Надивился, нахохотался над царевной народ, мало-помалу каждый оставил её, а она идёт, всё идёт своим путём-дорогою, дошла до Свиных Закуток и чуть не бегом к избушке своей бедной мамки бросилась. Вбежала она в избушку, видит, лежит её мамка без памяти. В три ручья у царевны слёзы брызнули. Бросилась она к постели, приставила к губам мамки сткляницу, и выпила мамка всё зелье целебное, выпила, вздохнула глубоко, вздохнувши, опомнилась. Встала с постели, оглядела царевну, признала её, к ней кинулась. Целует она её, целует руки её, глядит на неё, не насмотрится, только слёзы застилают её глаза старые, мешают смотреть.

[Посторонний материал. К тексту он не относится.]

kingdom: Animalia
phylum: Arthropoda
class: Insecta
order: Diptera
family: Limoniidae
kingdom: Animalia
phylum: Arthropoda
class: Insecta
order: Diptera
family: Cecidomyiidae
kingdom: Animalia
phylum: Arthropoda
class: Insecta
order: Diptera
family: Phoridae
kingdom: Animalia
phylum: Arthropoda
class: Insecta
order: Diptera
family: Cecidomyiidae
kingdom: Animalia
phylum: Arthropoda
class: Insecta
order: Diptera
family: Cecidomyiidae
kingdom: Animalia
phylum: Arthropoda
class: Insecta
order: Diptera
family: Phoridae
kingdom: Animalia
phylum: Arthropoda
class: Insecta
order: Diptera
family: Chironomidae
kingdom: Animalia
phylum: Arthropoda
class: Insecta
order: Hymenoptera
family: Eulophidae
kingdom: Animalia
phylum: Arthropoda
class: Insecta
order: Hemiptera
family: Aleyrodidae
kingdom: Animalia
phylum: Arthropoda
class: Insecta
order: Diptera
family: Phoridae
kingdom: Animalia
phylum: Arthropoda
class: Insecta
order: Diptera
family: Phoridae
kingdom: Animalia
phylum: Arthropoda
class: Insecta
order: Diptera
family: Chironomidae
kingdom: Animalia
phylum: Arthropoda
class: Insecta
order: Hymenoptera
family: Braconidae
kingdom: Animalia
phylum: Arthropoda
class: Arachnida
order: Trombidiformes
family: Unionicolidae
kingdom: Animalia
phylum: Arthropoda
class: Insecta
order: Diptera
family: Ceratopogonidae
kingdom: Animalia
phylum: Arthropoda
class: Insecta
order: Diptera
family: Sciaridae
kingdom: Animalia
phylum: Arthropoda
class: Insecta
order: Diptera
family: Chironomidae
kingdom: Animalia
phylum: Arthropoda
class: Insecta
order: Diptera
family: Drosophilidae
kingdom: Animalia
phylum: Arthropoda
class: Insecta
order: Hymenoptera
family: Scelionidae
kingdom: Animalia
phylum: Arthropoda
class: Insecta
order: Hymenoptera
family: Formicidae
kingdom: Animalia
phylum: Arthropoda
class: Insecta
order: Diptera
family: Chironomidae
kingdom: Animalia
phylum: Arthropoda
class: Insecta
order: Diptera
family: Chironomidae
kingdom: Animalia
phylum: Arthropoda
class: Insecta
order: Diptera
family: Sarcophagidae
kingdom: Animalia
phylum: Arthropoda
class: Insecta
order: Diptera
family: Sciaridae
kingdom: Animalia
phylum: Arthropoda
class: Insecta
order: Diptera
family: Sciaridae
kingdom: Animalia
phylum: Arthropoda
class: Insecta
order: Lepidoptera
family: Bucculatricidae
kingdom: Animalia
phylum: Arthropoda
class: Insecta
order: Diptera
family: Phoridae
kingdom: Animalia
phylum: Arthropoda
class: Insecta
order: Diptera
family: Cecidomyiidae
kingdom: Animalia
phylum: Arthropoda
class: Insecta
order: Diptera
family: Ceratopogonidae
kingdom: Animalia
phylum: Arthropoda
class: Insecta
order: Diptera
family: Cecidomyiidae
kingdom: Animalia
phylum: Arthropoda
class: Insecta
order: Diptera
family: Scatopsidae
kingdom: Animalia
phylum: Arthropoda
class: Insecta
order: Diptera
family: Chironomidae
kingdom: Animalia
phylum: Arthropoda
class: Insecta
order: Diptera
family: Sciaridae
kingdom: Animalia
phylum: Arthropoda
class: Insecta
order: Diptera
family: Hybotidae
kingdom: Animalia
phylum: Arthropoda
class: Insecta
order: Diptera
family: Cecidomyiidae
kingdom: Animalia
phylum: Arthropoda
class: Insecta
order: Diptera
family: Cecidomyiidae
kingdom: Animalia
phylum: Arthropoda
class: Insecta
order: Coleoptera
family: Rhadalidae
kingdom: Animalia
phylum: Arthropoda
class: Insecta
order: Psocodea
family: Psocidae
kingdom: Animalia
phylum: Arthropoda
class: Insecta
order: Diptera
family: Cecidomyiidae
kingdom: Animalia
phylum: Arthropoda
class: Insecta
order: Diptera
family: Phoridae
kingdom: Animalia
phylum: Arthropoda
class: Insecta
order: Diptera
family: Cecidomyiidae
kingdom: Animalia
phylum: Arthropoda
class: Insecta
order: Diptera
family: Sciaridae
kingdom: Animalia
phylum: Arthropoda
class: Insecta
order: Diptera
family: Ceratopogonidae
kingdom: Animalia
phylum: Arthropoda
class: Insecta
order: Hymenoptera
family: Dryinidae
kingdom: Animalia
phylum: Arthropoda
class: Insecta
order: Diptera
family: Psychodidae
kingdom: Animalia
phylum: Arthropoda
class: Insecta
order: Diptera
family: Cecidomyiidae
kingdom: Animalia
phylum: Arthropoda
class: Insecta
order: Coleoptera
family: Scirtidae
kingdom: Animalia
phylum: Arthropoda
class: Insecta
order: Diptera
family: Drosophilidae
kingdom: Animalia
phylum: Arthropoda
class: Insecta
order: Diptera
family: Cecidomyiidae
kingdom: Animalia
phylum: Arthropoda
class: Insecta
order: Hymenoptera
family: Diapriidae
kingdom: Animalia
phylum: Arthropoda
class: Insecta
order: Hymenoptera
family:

— Дорогая моя, — говорит, — родная, ненаглядная, не чаяла, не гадала больше я видеть тебя, всё моё сердце встосковалося по тебе, моя звёздочка радостная. — И теперь только мамка разглядела-увидела, во что царевна наряжена. Всплеснула она руками, удивилася. Стала царевна ей всё рассказывать, рассказала царевна, а мамка пригорюнилась.
— Вскормила-вспоила я тебя, — говорит она, — дитя моё милое, забыла я тебе одно указать: не бойся ты, не страшись ни хулы, ни людского говору, не бойся насмешки-издёвки злой, а бойся ты своей совести, своего судьи сердечного, неподкупного!